#### Problem:
Beginning with the line below that contains "pinky tip: (147, 158)" and ending with the line that contains "thumb tip: (170, 124)", copy every line exactly. Copy nothing else.

[[ Records for the task, beginning ]]

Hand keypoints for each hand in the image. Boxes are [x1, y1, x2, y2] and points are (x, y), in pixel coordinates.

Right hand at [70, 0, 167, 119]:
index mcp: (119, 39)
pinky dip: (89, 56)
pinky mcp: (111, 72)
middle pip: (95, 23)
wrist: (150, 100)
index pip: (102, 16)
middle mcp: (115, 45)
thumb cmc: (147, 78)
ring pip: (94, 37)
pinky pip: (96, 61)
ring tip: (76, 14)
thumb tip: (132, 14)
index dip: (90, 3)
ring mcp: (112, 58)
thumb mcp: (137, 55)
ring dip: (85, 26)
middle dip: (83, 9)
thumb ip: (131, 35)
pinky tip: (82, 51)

[[ Records for the task, end ]]
[[ Records for the task, beginning ]]

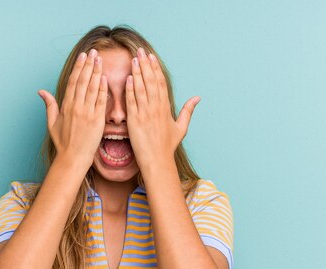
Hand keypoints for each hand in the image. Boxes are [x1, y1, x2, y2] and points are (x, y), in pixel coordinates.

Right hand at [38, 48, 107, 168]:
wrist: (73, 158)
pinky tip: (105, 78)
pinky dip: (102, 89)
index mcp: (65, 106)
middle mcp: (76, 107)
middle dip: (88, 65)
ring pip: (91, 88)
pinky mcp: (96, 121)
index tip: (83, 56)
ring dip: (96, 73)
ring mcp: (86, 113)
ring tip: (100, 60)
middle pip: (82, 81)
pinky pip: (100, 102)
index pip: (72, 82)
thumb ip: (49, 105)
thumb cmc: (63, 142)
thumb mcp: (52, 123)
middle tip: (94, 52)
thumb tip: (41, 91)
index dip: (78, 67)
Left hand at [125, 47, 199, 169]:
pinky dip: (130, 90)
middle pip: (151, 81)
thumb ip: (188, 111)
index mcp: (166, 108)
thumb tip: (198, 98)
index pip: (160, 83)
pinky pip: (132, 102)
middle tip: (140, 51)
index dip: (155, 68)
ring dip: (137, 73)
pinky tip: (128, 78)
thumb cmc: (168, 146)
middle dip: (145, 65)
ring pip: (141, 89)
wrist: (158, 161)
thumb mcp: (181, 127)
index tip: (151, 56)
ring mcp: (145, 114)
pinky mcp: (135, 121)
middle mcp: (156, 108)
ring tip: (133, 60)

[[ Records for the task, end ]]
[[ Records for the task, beginning ]]

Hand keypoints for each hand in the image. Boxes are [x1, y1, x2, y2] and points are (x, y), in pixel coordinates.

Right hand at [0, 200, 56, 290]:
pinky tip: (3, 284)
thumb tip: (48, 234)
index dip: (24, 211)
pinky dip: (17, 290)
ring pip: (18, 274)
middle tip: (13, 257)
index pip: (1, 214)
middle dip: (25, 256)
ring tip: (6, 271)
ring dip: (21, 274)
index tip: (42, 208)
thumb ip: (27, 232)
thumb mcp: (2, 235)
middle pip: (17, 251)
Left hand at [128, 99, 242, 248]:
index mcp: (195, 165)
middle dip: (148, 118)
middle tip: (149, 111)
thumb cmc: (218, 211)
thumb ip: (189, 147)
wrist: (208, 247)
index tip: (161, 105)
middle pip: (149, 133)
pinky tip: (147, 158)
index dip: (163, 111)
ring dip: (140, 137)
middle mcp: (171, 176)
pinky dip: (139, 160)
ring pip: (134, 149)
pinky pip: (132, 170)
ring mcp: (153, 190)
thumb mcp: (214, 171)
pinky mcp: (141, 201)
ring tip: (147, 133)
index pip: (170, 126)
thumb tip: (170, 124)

[[ Records for the task, end ]]

#### Reply to the task:
pinky tip: (147, 158)
index dip: (163, 111)
ring dip: (140, 137)
middle mcp: (171, 176)
pinky dip: (139, 160)
ring pip: (134, 149)
pinky pip: (132, 170)
ring mcp: (153, 190)
thumb mcp: (214, 171)
pinky mcp: (141, 201)
ring tip: (147, 133)
index pip: (170, 126)
thumb tip: (170, 124)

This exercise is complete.